Call for saving the tiger raised as China gets into year of the tiger.

The Times of India , Monday, February 15, 2010
Correspondent : Saibal Dasgupta | Beijing
Wildlife conservationists have stepped up pressures on the Chinese government to do more to protect the tiger as the country went about celebrating the advent of the year of the tiger on Sunday.

Wang Weisheng, director of the wildlife management division of China's State Forestry Administration, recently said there are 50 wild tigers - in four subspecies in the country. SFA believes there are 20 Siberian tigers, 10 to 20 Bengal tigers and 10 Indochinese tigers in the country.

Conservationists also questioned the government's policy that allows tigers to be bred in special farms. It is impossible to distinguish between the bones of farm bred tigers and those poached from forests once they arrive in the market, they pointed out.

China allows breeding of tigers in specially designed farms. There have been sporadic reports of tiger meat being sold in certain parts of the country. Tiger bones are still widely sold in China because many believe they contain special medicinal properties and are ready to pay an extremely high sum for it.

South China tigers are believed to be extinct in the wild after the species has not been sighted for more than 25 years, according to WWF.

It is believed there were 4,000 South China tigers 1950s and 200 Siberian tigers in the 1960s.

Some experts have questioned the government's method of counting saying the number of tigers living in the wild could be a lot less in China. There is an over reliance on pugmarks and other methods of counting at a time when hardly any tiger is being sighted, they say.

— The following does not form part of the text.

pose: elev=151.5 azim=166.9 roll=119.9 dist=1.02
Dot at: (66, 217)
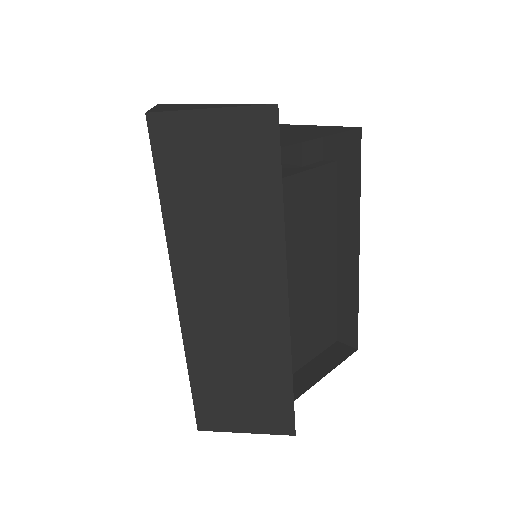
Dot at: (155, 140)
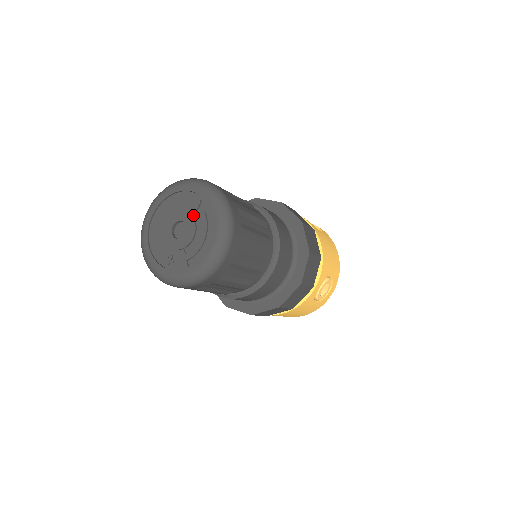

"If urgent and proper measures are not taken, there is a risk that wild tigers will no longer be found on Chinese territory," Zhu Chunquan, conservation director of biodiversity of WWF China Program Office, told the local media recently.

The loss of habitats and rampant poaching of tigers and their prey - mostly for illegal trade of traditional Chinese medicine - have contributed to the drastic decline of the wild tiger population in the country, Zhu said.

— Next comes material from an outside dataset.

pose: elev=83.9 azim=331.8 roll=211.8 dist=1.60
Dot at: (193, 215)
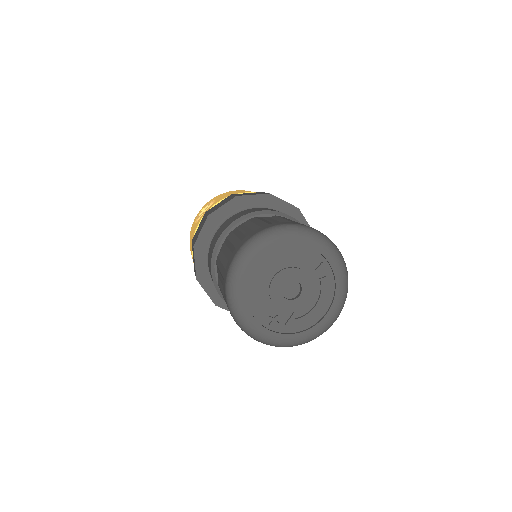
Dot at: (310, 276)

The number of captive South China tigers (Panthera tigris amoyenesis) living in special farms have risen to 92 in 2009 from 60 in 2007. But all of them are offsprings of six wild South China tigers, two male and four females, which were caught more than 40 years ago.

All that is available is extensive inbreeding that will lead to genetic freaks and poor physical makeup, according to Deng Xuejian, a professor with the Department of Biology of Hunan Normal University, based in Hunan Province.

Some experts like Xie Yan, director of Wildlife Conservation Society (WCS) China Program, believe there is hope for growth of Siberian tigers in China because they are part of the big family of about 500 in Russia.